Monday, August 20, 2007

TRYING TO MAKE CONTACT

Well, I did a little experiment of contacting 16 (of 19) Kinship Care programs in one State (with over75,000 kinship care families). I got the telephone list from a statewide University extension office that maintains a Central Kinship Care program. Very interesting. Several of the calls represent agencies that are trying to maintain programs on quickly disappearing budgets. They range from Commission on Aging, Area Agency on Aging, Community Mental Health, local university extension office, one Christian organization, and slim contracts from Department of Human Services ("I only work one day a week on the Kinship care program, please call back on Monday").

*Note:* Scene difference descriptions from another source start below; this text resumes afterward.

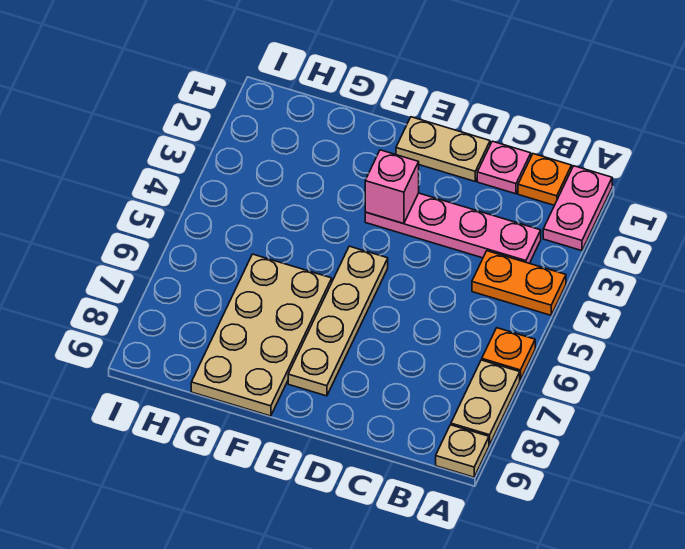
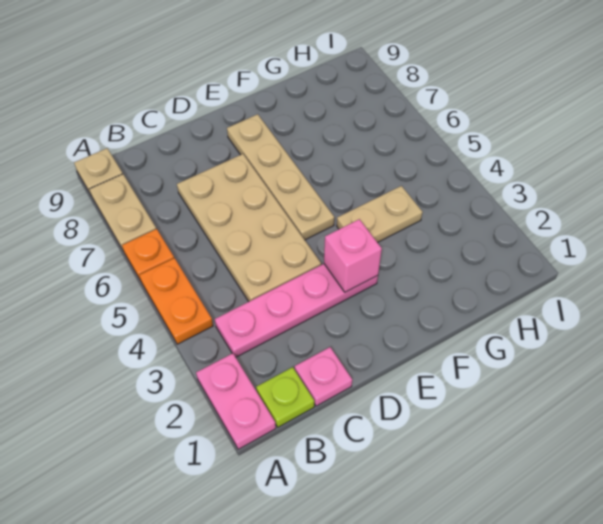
orange plate A4:B4 level 1 -> orange plate A4:A5 level 1
orange plate B1 level 1 -> lime plate B1 level 1
tan plate D1:E1 level 1 -> tan plate F4:G4 level 1
tan plate F6:G9 level 1 -> tan plate C4:D7 level 1

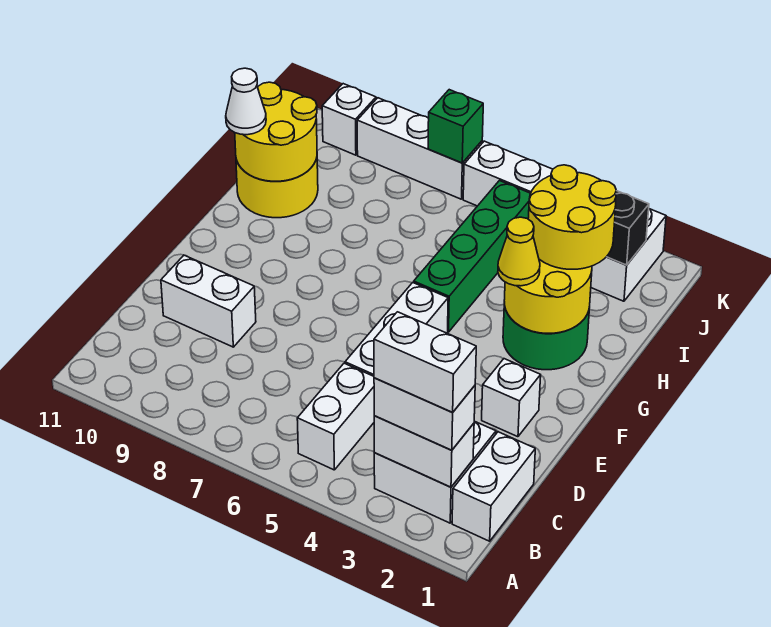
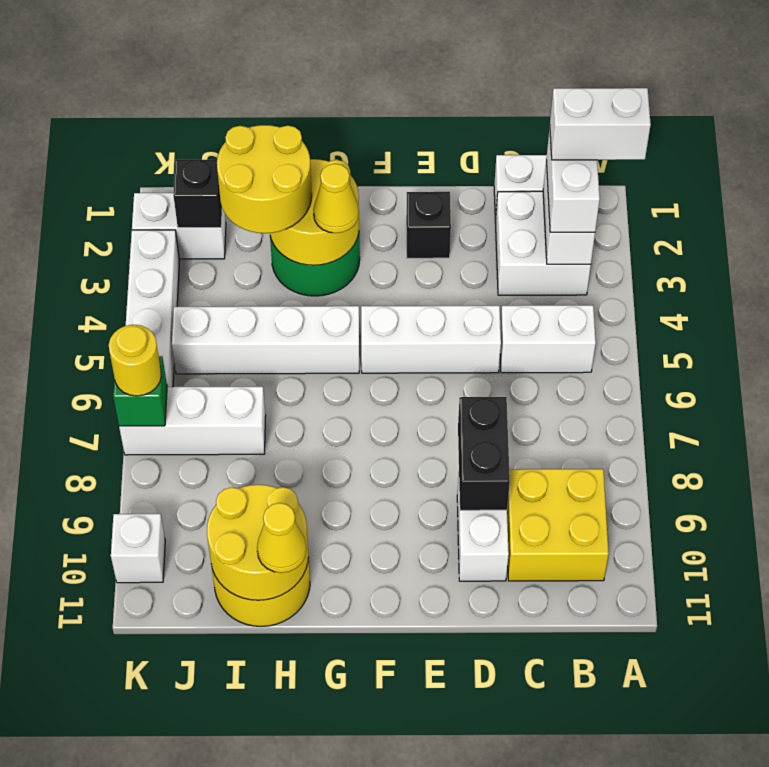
white brick B2:B3 level 4 -> white brick A2:B2 level 4
none -> yellow brick B9:C10 level 1
none -> black brick D8:D9 level 2
white brick E2 level 1 -> black brick E2 level 1
green brick G5:J5 level 1 -> white brick G5:J5 level 1
white cone H11 level 3 -> yellow cone H11 level 3
white brick K7:K9 level 1 -> white brick I7:K7 level 1
none -> yellow round brick K7 level 3

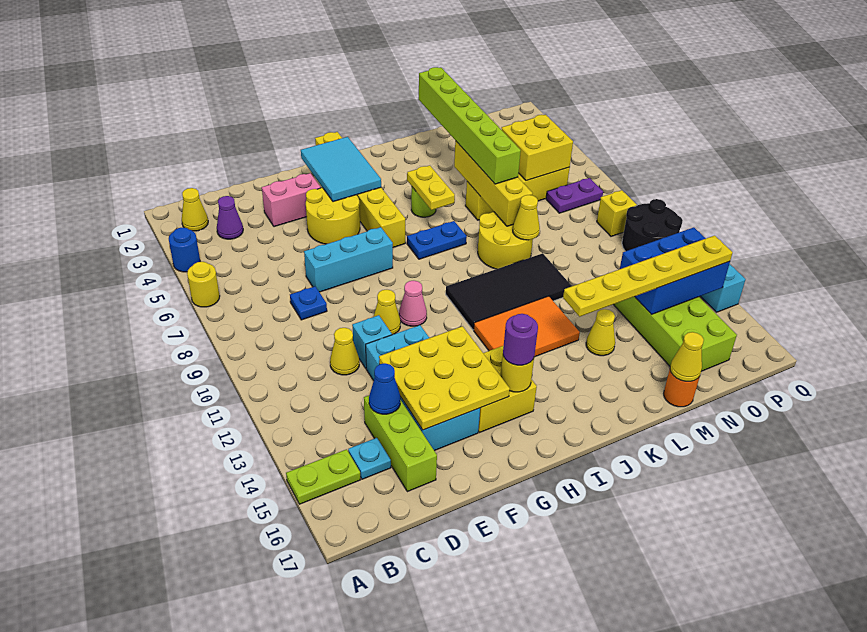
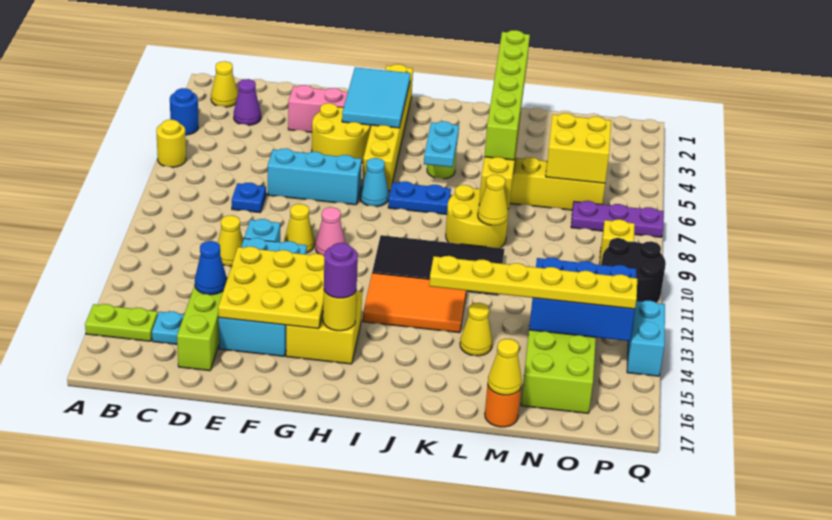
none -> cyan cone H7 level 1
yellow plate J5:J6 level 2 -> cyan plate J5:J6 level 2
purple plate O7:P7 level 1 -> purple plate O7:Q7 level 1

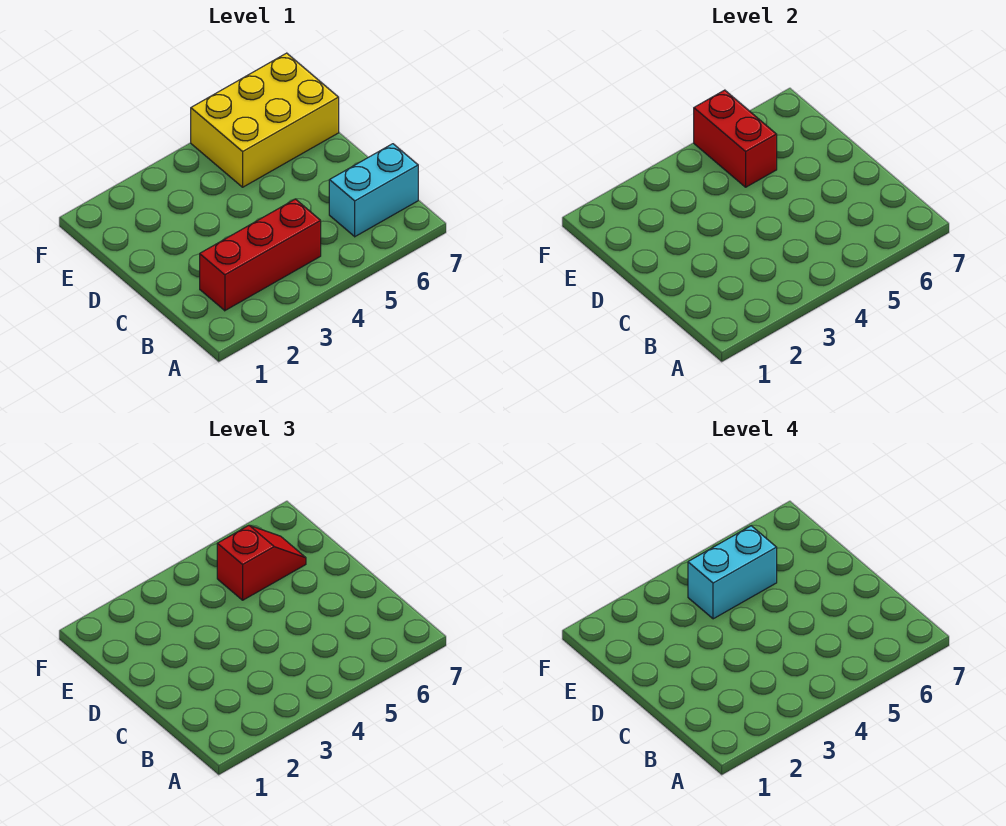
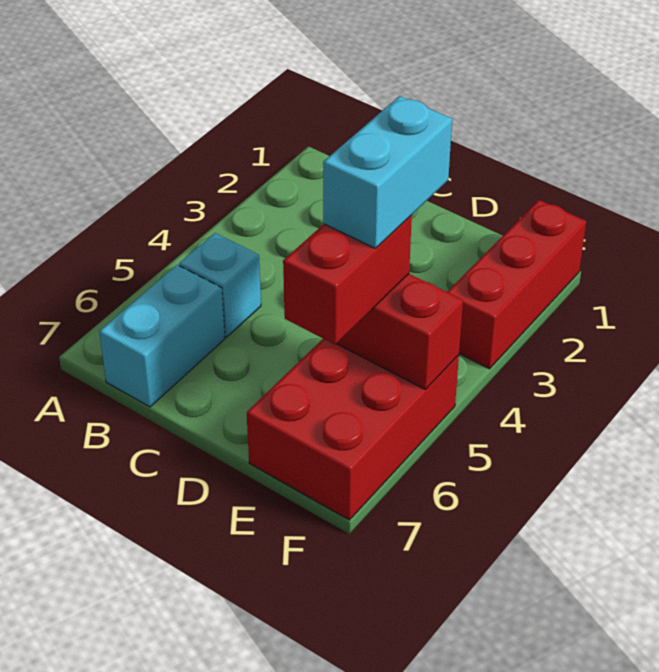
red brick B2:B4 level 1 -> red brick F1:F3 level 1
none -> cyan brick B5 level 1
yellow brick E5:F7 level 1 -> red brick E5:F7 level 1
red slope E5:E6 level 3 top 5 -> red brick E5:E6 level 3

Of the 16 I was only able to actually speak with 2 people, left messages for most of the rest, two were disconnected numbers. Since the 1980's when the trend to place children with relatives to help relieve the pressure on the Foster Care system, relatives have become the placement of choice for tens of thousands of families. Just as many families voluntarily care for related children. These families are providing a significant service to the children as well as the helping systems that are relieved of significant financial support of the children. When families take on the extra care of traumatized children in their family a number of critical issues become part of the burden - medical care, school, counseling in many cases, court appointments, legal involvement. For these families it is not just an extra plate at the dinner table. Yet when the families seek help they are more likely to find voice mail, restricted programming, or no help at all.
The relatives, especially grandparents, who rescue the children are the unheralded heroes of our collective village.